# Over heated voltage regulator [duplicate]

I’m trying to build a 5V output @ 200mA. I have a full wave bridge rectifier attached to a transformer with a capacitor reservoir of 100uF, using a LM7805 voltage regulator and with a 0.1uF cap as well. To get the 200mA that I needed I used ohms law to find I needed 25ohms (5V/0.2A=25ohms.) But that power will burn out my resistor so I thought that I should use 4x 1/4W 100ohm resistors in parallel to achieve the same result. When I turned on my circuit, my voltage regulator became super hot and the voltage I recorded was lower then 5V (3.8V).

I've attached the schematic I drew to show how I wired it. Can you tell me what I have done wrong ? Sorry for the crappy drawing in advance.

• You'll find a vast amount on the subject in this SE answer My linear voltage regulator is overheating very fast – Russell McMahon Apr 12 at 13:57
• Apart from the regulator heating, what are you trying to achieve? What are you wanting to do with the 5V @ 200 mA? I ask as it is not obvious that what you propose has any function apart from heating resistors. eg if you want to power something other than the resistors with a 5V supply then you do not need the load resistors AT ALL. – Russell McMahon Apr 12 at 14:00
• How are you heatsinking the regulator? – Brian Drummond Apr 12 at 14:30
• – brhans Apr 12 at 15:02

The transformer secondary is 12 - 14 volts AC so, assuming 14 volts, it will have a peak voltage of 19.8 volts. After bridge rectification this becomes about 18.4 volts DC and the 7805 regulator is dropping 18.4 volts DC to 5 volts DC whilst taking 200 mA.

The 7805 power dissipation is (18.4 volts - 5 volts) * 0.2 amps = 2.68 watts. So, without a heatsink, the 7805 will boil.

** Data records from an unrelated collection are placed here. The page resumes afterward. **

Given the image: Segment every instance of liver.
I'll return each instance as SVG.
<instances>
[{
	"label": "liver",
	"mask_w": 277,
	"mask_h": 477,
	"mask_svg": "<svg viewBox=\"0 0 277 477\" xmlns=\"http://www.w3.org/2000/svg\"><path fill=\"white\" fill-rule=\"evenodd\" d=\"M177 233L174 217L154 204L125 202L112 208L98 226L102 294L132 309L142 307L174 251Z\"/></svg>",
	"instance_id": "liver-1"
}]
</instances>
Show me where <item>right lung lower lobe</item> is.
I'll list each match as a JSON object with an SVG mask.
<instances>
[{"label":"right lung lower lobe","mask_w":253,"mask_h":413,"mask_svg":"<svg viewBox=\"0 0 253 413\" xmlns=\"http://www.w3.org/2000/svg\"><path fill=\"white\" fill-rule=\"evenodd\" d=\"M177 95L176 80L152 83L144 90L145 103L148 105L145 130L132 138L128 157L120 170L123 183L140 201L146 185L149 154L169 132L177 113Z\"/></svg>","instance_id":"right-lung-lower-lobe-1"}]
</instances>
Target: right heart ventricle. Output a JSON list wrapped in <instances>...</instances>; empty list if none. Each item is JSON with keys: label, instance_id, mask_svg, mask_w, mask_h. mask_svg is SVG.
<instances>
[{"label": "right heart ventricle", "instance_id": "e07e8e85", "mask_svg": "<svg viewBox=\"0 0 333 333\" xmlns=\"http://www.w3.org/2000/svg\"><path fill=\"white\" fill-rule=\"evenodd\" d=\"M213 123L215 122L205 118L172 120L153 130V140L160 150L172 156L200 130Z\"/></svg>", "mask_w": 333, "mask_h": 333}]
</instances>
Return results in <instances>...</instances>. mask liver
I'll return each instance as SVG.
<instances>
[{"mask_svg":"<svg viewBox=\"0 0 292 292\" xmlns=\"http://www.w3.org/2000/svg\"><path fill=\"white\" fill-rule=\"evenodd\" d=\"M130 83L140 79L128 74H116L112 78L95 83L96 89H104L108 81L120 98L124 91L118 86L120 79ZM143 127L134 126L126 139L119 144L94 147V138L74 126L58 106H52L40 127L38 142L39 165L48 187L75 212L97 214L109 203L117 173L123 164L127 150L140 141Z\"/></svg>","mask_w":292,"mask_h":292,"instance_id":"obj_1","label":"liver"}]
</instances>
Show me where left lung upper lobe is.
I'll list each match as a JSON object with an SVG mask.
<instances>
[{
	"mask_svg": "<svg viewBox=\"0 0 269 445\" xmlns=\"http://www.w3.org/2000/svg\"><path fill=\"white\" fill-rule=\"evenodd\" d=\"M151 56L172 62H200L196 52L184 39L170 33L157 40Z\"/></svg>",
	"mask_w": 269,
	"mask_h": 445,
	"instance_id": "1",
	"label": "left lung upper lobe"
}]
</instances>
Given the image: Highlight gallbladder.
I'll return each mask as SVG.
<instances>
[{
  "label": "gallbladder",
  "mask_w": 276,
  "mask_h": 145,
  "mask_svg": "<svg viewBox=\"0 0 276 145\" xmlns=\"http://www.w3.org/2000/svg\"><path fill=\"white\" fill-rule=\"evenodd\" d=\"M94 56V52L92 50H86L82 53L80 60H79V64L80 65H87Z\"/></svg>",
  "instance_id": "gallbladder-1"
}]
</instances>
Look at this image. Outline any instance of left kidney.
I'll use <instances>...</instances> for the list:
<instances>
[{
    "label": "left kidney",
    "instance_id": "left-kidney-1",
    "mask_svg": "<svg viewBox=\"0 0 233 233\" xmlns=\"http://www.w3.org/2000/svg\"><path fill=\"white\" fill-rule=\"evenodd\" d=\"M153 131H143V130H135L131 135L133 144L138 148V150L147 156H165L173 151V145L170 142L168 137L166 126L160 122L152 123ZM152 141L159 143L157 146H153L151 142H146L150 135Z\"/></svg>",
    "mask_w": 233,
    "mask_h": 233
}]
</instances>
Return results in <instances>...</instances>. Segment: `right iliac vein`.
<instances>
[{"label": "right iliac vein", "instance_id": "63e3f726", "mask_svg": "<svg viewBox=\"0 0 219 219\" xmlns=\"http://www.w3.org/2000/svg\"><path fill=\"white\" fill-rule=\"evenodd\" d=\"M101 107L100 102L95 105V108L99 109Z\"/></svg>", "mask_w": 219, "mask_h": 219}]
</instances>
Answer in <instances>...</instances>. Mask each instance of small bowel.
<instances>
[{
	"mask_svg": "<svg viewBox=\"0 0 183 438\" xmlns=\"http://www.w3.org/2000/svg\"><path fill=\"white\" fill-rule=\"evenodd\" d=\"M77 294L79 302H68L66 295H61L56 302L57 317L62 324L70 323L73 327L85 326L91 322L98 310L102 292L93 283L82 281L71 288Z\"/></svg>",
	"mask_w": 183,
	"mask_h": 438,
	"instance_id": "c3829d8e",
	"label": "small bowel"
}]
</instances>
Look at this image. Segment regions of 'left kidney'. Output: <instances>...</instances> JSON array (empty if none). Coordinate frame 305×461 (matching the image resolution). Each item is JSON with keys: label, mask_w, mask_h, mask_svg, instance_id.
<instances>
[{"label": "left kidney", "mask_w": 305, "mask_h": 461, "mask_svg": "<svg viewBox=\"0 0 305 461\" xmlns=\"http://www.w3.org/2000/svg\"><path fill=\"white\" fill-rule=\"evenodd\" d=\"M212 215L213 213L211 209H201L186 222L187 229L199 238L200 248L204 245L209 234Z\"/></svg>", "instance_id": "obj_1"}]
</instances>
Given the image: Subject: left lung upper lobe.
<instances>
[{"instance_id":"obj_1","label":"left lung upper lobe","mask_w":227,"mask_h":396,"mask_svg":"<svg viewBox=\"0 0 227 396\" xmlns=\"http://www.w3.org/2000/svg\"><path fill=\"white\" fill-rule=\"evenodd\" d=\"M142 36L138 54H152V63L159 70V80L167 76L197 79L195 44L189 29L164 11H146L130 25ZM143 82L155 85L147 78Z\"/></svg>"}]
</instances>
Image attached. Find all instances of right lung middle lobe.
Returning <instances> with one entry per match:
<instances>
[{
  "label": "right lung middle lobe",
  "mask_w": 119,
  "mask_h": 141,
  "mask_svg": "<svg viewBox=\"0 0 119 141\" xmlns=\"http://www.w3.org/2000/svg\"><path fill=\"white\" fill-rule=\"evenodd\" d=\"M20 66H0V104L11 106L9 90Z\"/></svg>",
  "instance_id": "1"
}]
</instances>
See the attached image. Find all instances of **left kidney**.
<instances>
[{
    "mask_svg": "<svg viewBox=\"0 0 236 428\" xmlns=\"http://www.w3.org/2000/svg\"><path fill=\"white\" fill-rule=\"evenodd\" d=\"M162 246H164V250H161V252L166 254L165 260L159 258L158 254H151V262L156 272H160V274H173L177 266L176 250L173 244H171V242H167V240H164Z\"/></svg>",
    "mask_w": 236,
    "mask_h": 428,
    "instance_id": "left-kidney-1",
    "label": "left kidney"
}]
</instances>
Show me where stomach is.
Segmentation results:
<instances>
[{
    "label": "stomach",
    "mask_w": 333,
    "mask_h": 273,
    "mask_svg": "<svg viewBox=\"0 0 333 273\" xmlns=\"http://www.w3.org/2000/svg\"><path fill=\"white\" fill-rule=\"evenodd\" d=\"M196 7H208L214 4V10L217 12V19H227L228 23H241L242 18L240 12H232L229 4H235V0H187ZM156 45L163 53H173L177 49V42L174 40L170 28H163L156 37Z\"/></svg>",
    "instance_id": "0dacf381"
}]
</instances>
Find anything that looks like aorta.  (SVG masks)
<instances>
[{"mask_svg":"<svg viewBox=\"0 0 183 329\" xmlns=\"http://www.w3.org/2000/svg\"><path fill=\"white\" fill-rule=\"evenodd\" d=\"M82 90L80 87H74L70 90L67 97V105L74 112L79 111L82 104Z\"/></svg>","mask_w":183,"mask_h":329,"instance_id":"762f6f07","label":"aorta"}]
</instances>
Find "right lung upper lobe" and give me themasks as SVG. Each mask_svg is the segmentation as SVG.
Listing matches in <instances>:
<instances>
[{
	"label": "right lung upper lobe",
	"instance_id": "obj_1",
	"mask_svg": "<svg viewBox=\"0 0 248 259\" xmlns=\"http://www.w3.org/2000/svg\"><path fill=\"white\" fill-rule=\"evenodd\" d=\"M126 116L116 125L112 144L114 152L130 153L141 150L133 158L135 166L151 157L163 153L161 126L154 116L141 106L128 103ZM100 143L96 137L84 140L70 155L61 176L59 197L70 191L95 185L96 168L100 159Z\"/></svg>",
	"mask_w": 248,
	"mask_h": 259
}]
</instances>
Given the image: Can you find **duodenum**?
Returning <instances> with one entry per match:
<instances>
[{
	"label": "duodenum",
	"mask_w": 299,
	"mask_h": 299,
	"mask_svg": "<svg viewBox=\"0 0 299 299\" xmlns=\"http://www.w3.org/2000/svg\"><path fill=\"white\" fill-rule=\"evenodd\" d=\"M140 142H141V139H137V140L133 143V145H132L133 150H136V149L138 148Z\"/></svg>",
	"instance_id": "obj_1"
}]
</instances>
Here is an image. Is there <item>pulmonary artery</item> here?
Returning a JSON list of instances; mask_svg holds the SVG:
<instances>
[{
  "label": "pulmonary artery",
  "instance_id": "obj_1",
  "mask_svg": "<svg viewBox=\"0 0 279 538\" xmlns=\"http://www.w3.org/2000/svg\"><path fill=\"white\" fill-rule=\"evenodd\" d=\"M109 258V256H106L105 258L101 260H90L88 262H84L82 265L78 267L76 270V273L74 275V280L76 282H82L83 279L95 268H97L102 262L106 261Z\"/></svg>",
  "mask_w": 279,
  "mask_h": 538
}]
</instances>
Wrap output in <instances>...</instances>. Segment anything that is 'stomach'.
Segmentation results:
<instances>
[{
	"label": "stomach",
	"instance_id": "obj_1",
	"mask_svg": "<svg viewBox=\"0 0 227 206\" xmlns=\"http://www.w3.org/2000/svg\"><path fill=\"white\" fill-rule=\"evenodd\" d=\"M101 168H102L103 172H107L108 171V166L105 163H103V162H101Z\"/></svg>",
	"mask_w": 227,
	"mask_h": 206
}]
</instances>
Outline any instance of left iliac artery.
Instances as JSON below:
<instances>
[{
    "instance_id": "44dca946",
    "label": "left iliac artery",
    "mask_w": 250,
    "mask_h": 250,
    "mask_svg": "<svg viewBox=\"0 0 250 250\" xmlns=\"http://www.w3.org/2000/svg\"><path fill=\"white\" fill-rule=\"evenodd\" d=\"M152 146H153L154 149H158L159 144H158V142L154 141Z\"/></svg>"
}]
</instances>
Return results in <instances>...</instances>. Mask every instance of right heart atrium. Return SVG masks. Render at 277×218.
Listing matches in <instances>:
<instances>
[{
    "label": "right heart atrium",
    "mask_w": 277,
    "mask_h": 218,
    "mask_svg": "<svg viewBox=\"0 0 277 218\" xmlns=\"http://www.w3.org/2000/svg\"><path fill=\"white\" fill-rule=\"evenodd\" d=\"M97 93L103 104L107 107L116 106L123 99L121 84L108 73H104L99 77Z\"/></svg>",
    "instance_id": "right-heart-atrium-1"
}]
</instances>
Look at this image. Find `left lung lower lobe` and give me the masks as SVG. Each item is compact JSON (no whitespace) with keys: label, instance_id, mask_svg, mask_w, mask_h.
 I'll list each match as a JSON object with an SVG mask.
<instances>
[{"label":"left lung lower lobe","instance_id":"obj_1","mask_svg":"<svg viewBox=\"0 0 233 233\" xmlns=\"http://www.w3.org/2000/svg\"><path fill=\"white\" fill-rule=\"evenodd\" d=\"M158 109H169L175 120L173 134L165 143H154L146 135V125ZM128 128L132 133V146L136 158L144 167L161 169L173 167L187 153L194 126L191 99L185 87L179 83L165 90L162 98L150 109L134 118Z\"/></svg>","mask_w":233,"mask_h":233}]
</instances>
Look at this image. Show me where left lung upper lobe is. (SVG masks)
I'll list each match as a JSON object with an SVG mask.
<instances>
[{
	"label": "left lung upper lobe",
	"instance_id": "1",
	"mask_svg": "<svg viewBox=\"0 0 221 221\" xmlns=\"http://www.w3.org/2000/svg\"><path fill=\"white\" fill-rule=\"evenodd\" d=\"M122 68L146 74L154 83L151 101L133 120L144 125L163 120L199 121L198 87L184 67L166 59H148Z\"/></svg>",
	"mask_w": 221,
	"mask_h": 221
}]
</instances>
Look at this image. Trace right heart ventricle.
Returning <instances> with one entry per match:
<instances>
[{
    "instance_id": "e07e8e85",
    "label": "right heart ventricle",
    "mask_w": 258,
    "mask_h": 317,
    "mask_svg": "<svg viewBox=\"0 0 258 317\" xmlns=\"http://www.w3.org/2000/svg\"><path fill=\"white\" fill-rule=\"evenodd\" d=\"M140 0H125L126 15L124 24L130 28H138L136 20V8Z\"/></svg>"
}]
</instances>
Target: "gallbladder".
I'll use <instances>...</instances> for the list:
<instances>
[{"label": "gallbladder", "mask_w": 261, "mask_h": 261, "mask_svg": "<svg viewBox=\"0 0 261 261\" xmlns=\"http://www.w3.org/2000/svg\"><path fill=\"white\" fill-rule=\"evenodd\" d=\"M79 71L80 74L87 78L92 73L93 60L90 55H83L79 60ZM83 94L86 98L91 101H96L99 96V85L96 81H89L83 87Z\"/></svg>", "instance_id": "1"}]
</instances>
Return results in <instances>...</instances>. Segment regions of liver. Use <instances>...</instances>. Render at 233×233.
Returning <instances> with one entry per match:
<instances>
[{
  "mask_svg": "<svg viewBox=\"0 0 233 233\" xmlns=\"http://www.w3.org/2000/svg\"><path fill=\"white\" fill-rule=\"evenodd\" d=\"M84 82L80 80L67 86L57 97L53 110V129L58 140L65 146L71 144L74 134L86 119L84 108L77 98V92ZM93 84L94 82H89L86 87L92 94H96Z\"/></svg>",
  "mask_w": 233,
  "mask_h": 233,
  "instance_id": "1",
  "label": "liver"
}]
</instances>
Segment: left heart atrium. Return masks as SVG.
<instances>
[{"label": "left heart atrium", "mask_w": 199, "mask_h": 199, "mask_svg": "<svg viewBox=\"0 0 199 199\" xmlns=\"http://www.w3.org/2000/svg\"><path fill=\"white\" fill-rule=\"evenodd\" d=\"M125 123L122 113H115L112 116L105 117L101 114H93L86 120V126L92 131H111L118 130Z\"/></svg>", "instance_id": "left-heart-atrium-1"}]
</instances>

You might want to read this article that describes the problem in more detail and offers a switched mode buck regulator as a solution: -

The device above is from TI and is called a TPSM84205. It will efficiently deliver 5 volts without the excessive over-heating: -

• Thanks. Would using a half wave rectifier and increasing the reservoir cap, fix the problem ? – Tony Apr 12 at 8:20
• No, because the DC voltage is dictated by the peak of the AC waveform from the secondary and the peak will be roughly the same whether full or half wave rectifying. – Andy aka Apr 12 at 8:29
• If you can't change the transformer or anything else in the circuit, add resistor or multiple resistors in series between the 100uF cap and regulator input. The system will still dissipate the same amount of watts as heat, but not all of it is dissipated in the regulator. I did not calculate suitable resistance value, but just make sure that at 200mA current you still have 7 to 8 Volts at the regulator input when the bulk capacitor has minimum voltage. Adjust bulk cap value if necessary. – Justme Apr 12 at 9:03
• Shouldn't that be "Your question has a 8+ year old Annnnnnnnnnnnnnnnnnnnnnnnswer here :-) ? – Russell McMahon Apr 12 at 13:56
• @Tony If the TI part isn't available where you are, search for "7805 equivalent switching". – Andrew Morton Apr 12 at 14:15

Your problem is that the input voltage is too high for your output voltage.
The LM7805 as a LINEAR voltage regulator turns that voltage difference multiplied by the output current into watts of heat.
Even a relatively small current of 200mA in this case gives off about 2W of heat or even more.
If you don't have a sufficient heatsink, the 7805 overheats and reduces output voltage to protect itself from burning out.
You could cut the amount of heat generated by giving it a lower voltage at the input. Normally, you need at least 2V higher input than the output for a 7805, but you shouldn't go too high; usually 7.5VAC to 9VAC is used as a transformer output for this 5V regulator.